In den Berliner KunstWerken stellt der Direktor Krist Gruijthuijsen jetzt in der Ausstellung “David Wojnarowicz Photography & Film 1978 – 1992“ einen konzentrierten Blick auf die Bildkunst des US-Amerikaners vor – eine so düster-beklemmende wie überaus überzeugende Zusammenstellung.

Schwuler Edelkitsch, wie man ihm z. B. bei Robert Mapplethorpe des Öfteren findet, sucht man bei David Wojnarowicz vergebens.
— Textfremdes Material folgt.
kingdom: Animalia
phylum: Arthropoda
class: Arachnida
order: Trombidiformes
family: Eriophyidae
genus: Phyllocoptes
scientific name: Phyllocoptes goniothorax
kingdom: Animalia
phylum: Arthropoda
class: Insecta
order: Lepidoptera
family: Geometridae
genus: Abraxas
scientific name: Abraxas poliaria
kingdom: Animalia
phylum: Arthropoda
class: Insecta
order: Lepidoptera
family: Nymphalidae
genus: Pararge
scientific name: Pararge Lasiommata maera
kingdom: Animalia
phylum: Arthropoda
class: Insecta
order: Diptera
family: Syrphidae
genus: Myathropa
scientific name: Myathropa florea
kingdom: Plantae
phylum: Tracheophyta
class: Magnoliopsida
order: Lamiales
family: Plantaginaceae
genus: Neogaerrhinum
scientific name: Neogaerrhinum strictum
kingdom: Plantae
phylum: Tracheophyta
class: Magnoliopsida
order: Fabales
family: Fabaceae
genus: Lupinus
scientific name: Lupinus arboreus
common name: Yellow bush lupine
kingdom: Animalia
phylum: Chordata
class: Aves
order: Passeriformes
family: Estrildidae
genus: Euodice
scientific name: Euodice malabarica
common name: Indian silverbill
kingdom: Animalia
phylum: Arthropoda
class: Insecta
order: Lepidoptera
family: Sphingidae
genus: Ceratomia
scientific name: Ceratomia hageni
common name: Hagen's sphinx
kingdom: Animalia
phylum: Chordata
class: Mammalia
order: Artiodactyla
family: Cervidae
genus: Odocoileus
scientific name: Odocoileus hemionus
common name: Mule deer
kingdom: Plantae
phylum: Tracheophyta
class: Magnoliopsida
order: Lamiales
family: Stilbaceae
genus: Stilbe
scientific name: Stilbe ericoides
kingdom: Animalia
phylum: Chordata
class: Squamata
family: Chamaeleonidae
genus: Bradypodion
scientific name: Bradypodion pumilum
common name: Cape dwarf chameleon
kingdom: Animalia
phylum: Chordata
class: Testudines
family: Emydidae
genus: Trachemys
Stattdessen zeigt die Ausstellung “David Wojnarowicz Photography & Film 1978 – 1992“ Arbeiten des 1992 an AIDS gestorbenen Künstlers, die ungeschönt erzählen von dessen Leben als Außenseiter in den späten 1970er bis zu den frühen 1990er Jahren in New York, vom Leben auf der Straße etwa, von AIDS und von schwuler Erotik. Da ist z. B. Wojnarovicz' früher Film „Heroin“, 1981, zu sehen, der in rauen schwarz-weiß Aufnahmen die Prozedur des sich „einen Schuss setzen“ schonungslos ins Bild setzt. Oder der unvollendet gebliebene Film „Fragments for a Film About Peter Hujar“, 1987 – 88, der eine poetische Hommage an den1987 gestorbenen Künstlerfreund werden sollte. Und da zeigen (Dokumentar)fotos Graffities von Wojnarowicz', der sein Kunststudium übrigens schnell abbrach, aus den 1970er Jahren, einer Zeit, in der Wojnarowicz zudem in seiner Band „3 Teens Kills 4“ lautstark musizierte. (Auf YouTube finden sich Beispiele hierfür.)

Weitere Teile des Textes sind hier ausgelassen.